It's a question we're all asked since the age of about five. There are those kids that know the answer from day one and never waver, and there are those kids whose answer is different every week, but at least they have an answer. And then there are kids like me, who in all honesty, have never had a clue.
Not that I think there's a problem with not knowing. My aunt didn't know what she wanted to do right up until the day she filled in the paperwork. The first thing she ticked, practically at random, was 'speech pathologist', and she hasn't regretted it since. Of course, not everyone's as lucky, but that's a little bit of spontaneity I admire.
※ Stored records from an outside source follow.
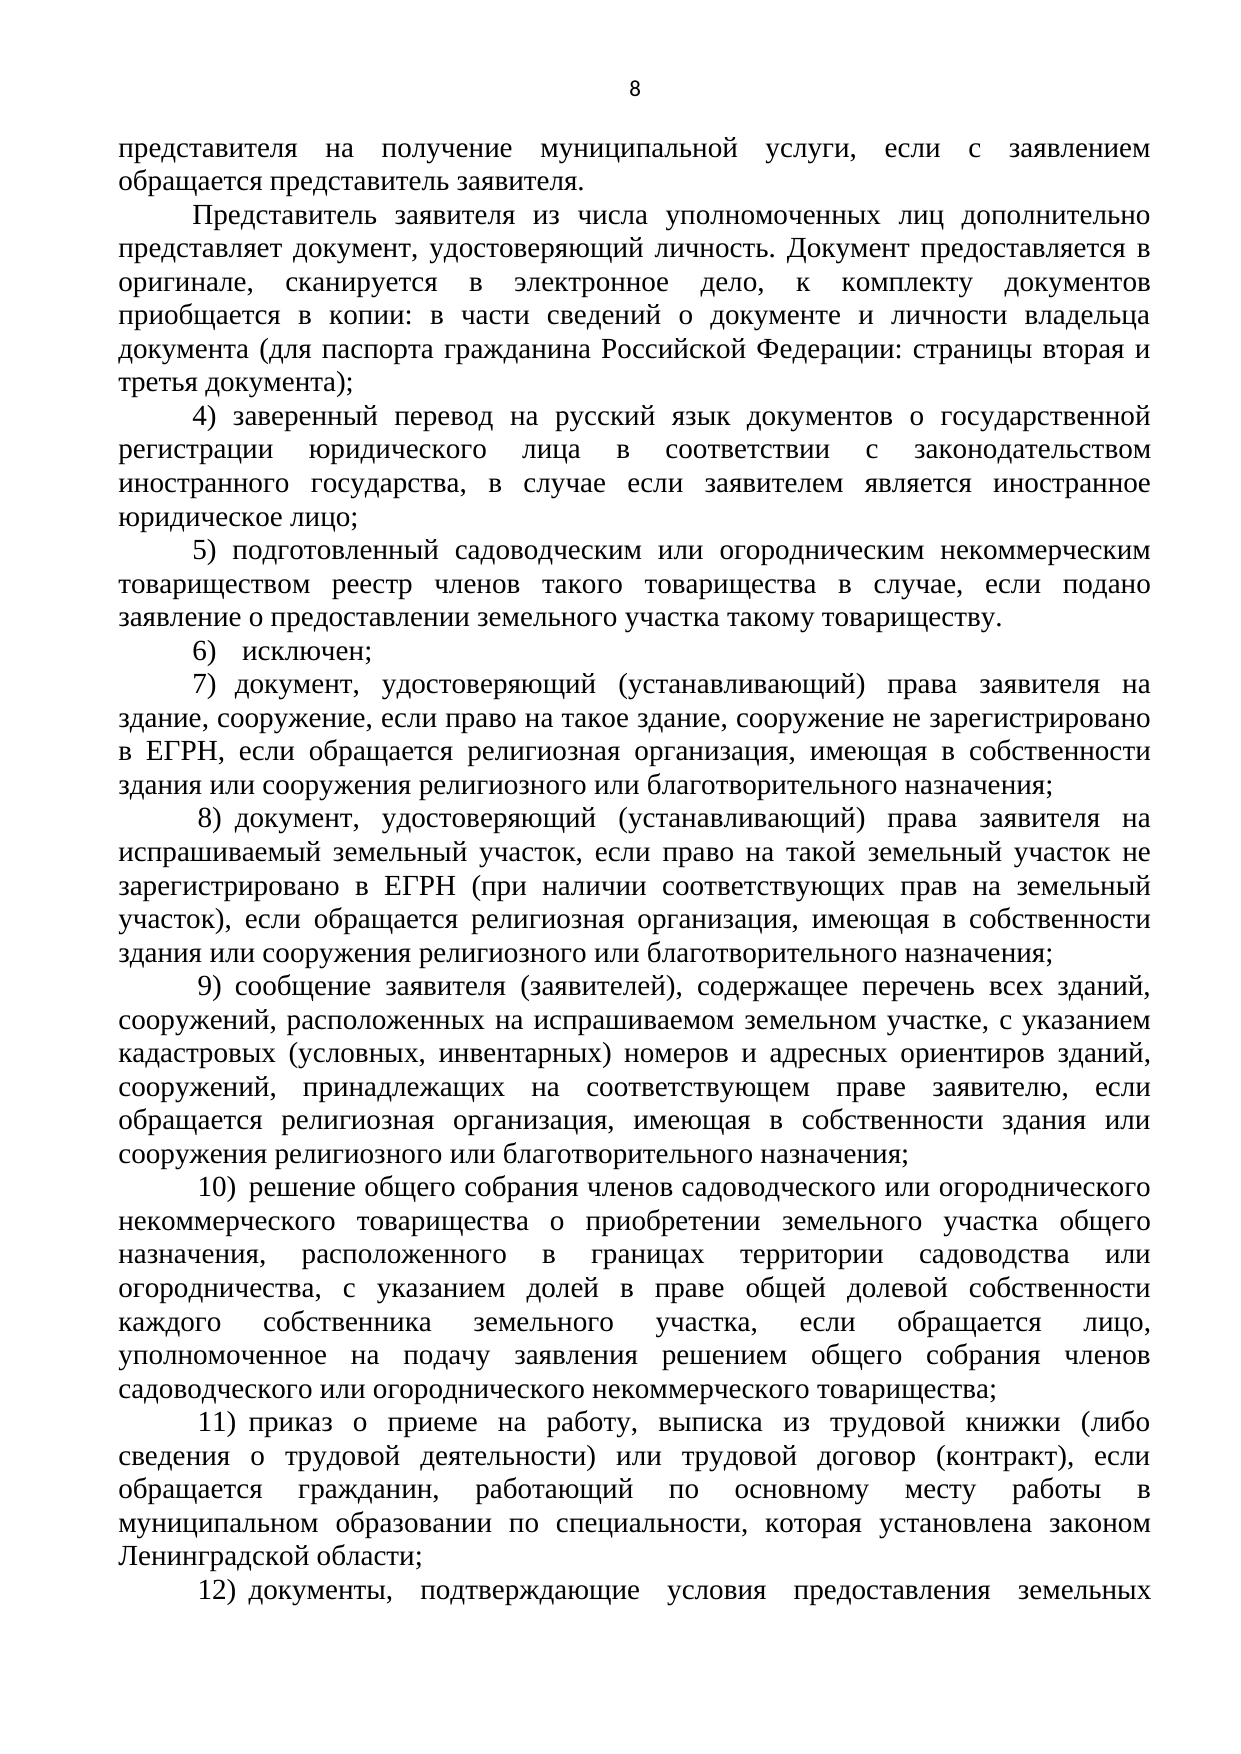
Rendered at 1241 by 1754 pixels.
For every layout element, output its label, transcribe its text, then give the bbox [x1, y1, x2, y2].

text 5) подготовленный садоводческим или огородническим некоммерческим товариществом реестр членов такого товарищества в случае, если подано заявление о предоставлении земельного участка такому товариществу. [118, 532, 1152, 633]
list исключен; [118, 633, 1152, 666]
text Представитель заявителя из числа уполномоченных лиц дополнительно представляет документ, удостоверяющий личность. Документ предоставляется в оригинале, сканируется в электронное дело, к комплекту документов приобщается в копии: в части сведений о документе и личности владельца документа (для паспорта гражданина Российской Федерации: страницы вторая и третья документа); [118, 197, 1152, 398]
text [118, 130, 1152, 197]
list сообщение заявителя (заявителей), содержащее перечень всех зданий, сооружений, расположенных на испрашиваемом земельном участке, с указанием кадастровых (условных, инвентарных) номеров и адресных ориентиров зданий, сооружений, принадлежащих на соответствующем праве заявителю, если обращается религиозная организация, имеющая в собственности здания или сооружения религиозного или благотворительного назначения; [118, 968, 1152, 1169]
list документ, удостоверяющий (устанавливающий) права заявителя на здание, сооружение, если право на такое здание, сооружение не зарегистрировано в ЕГРН, если обращается религиозная организация, имеющая в собственности здания или сооружения религиозного или благотворительного назначения; [118, 666, 1152, 801]
list приказ о приеме на работу, выписка из трудовой книжки (либо сведения о трудовой деятельности) или трудовой договор (контракт), если обращается гражданин, работающий по основному месту работы в муниципальном образовании по специальности, которая установлена законом Ленинградской области; [118, 1404, 1152, 1572]
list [118, 1572, 1152, 1606]
list решение общего собрания членов садоводческого или огороднического некоммерческого товарищества о приобретении земельного участка общего назначения, расположенного в границах территории садоводства или огородничества, с указанием долей в праве общей долевой собственности каждого собственника земельного участка, если обращается лицо, уполномоченное на подачу заявления решением общего собрания членов садоводческого или огороднического некоммерческого товарищества; [118, 1169, 1152, 1404]
text 4) заверенный перевод на русский язык документов о государственной регистрации юридического лица в соответствии с законодательством иностранного государства, в случае если заявителем является иностранное юридическое лицо; [118, 398, 1152, 532]
list документ, удостоверяющий (устанавливающий) права заявителя на испрашиваемый земельный участок, если право на такой земельный участок не зарегистрировано в ЕГРН (при наличии соответствующих прав на земельный участок), если обращается религиозная организация, имеющая в собственности здания или сооружения религиозного или благотворительного назначения; [118, 801, 1152, 968]
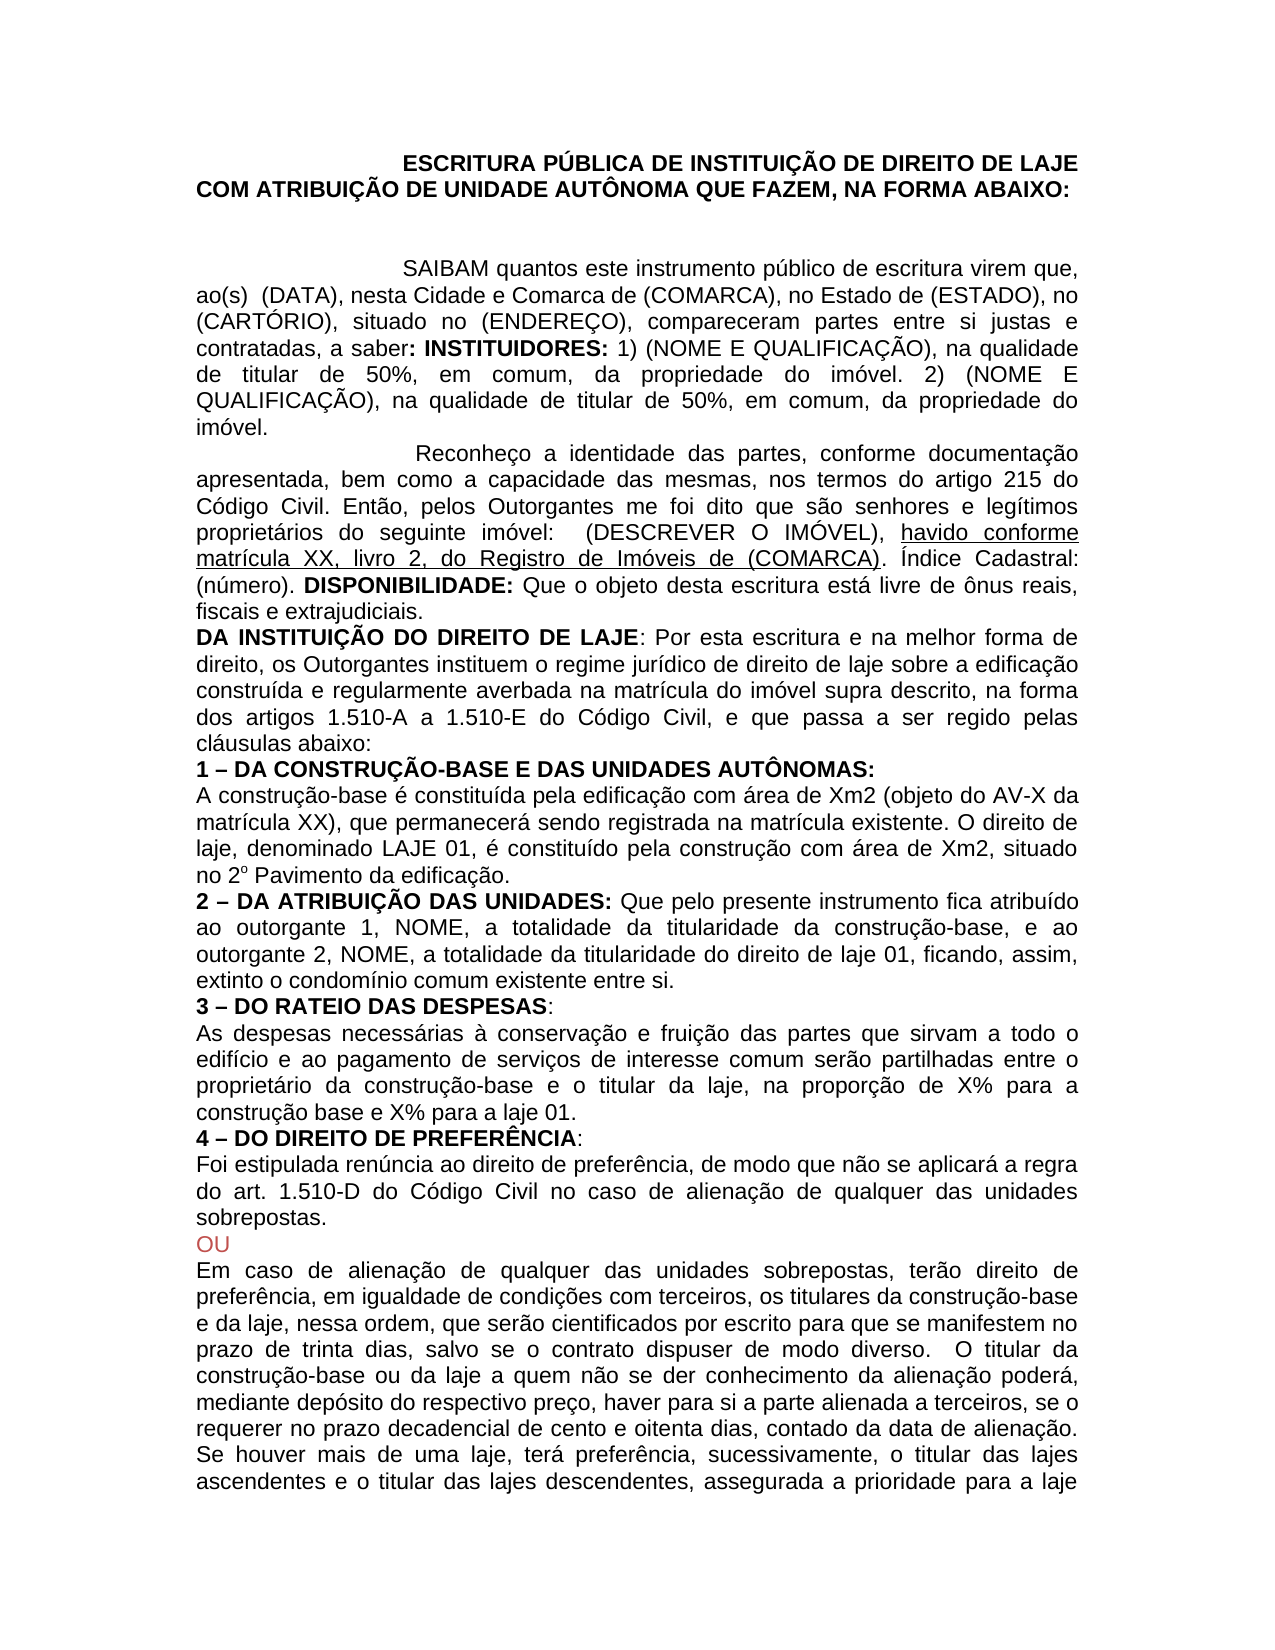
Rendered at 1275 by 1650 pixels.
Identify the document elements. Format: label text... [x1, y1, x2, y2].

text SAIBAM quantos este instrumento público de escritura virem que, ao(s) (DATA), nesta Cidade e Comarca de (COMARCA), no Estado de (ESTADO), no (CARTÓRIO), situado no (ENDEREÇO), compareceram partes entre si justas e contratadas, a saber: INSTITUIDORES: 1) (NOME E QUALIFICAÇÃO), na qualidade de titular de 50%, em comum, da propriedade do imóvel. 2) (NOME E QUALIFICAÇÃO), na qualidade de titular de 50%, em comum, da propriedade do imóvel. [196, 255, 1079, 440]
text ESCRITURA PÚBLICA DE INSTITUIÇÃO DE DIREITO DE LAJE COM ATRIBUIÇÃO DE UNIDADE AUTÔNOMA QUE FAZEM, NA FORMA ABAIXO: [196, 150, 1079, 203]
text 1 – DA CONSTRUÇÃO-BASE E DAS UNIDADES AUTÔNOMAS: [196, 756, 1079, 782]
text DA INSTITUIÇÃO DO DIREITO DE LAJE: Por esta escritura e na melhor forma de direito, os Outorgantes instituem o regime jurídico de direito de laje sobre a edificação construída e regularmente averbada na matrícula do imóvel supra descrito, na forma dos artigos 1.510-A a 1.510-E do Código Civil, e que passa a ser regido pelas cláusulas abaixo: [196, 624, 1079, 756]
text Foi estipulada renúncia ao direito de preferência, de modo que não se aplicará a regra do art. 1.510-D do Código Civil no caso de alienação de qualquer das unidades sobrepostas. [196, 1151, 1079, 1231]
text A construção-base é constituída pela edificação com área de Xm2 (objeto do AV-X da matrícula XX), que permanecerá sendo registrada na matrícula existente. O direito de laje, denominado LAJE 01, é constituído pela construção com área de Xm2, situado no 2o Pavimento da edificação. [196, 782, 1079, 888]
text Reconheço a identidade das partes, conforme documentação apresentada, bem como a capacidade das mesmas, nos termos do artigo 215 do Código Civil. Então, pelos Outorgantes me foi dito que são senhores e legítimos proprietários do seguinte imóvel: (DESCREVER O IMÓVEL), havido conforme matrícula XX, livro 2, do Registro de Imóveis de (COMARCA). Índice Cadastral: (número). DISPONIBILIDADE: Que o objeto desta escritura está livre de ônus reais, fiscais e extrajudiciais. [196, 440, 1079, 624]
text As despesas necessárias à conservação e fruição das partes que sirvam a todo o edifício e ao pagamento de serviços de interesse comum serão partilhadas entre o proprietário da construção-base e o titular da laje, na proporção de X% para a construção base e X% para a laje 01. [196, 1020, 1079, 1125]
text OU [196, 1231, 1079, 1257]
text 3 – DO RATEIO DAS DESPESAS: [196, 993, 1079, 1020]
text 4 – DO DIREITO DE PREFERÊNCIA: [196, 1125, 1079, 1151]
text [196, 1257, 1079, 1494]
text 2 – DA ATRIBUIÇÃO DAS UNIDADES: Que pelo presente instrumento fica atribuído ao outorgante 1, NOME, a totalidade da titularidade da construção-base, e ao outorgante 2, NOME, a totalidade da titularidade do direito de laje 01, ficando, assim, extinto o condomínio comum existente entre si. [196, 888, 1079, 993]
Society has this sort of a 'life framework', as I see it, and it pressures us all to adhere to it as best we can. If you don't know what you want to do with your life at the end of 12 or 13 years of schoolwork, you obviously haven't given the matter enough thought, and should go home and seriously rethink the way you're living your life. Previously, I've felt this to be true, and have considered myself seriously encumbered by my lack of direction.
More recently, though, I've come to realise that life in general is a wonderful, spontaneous thing, and cannot possibly be confined to a framework such as many people attempt to restrict it to. I think I'm becoming more desirous of this kind of spontaneity, and find myself more often rejecting the humdrum nature of my current life. Not that it's a bad life - quite to the contrary, in fact. But when I get out of school I want to spend at least a while living some form of thoroughly unstructured lifestyle that does not involve university. I should indeed get a job, but other than that...
In the long term, I do want a 'proper' job, not the check-out chick type part time job that every high schooler has, but to be honest, I don't want my life ruled by my career. I'm not the ambitious, career driven woman that many of my friends are - aspiring lawyers, engineers, nurses, and marine biologists as they are.
I don't really know where I'm going with this, but I know that I want some kind of wonderful, spontaneous life that involves more surprises than not. I don't care that I don't know what to do yet - next year I will do something, and that's good enough for me. I may get to uni, I may not (imagine that - probable OP1 student never attends uni), but either way I just plan, for now, to try and enjoy myself.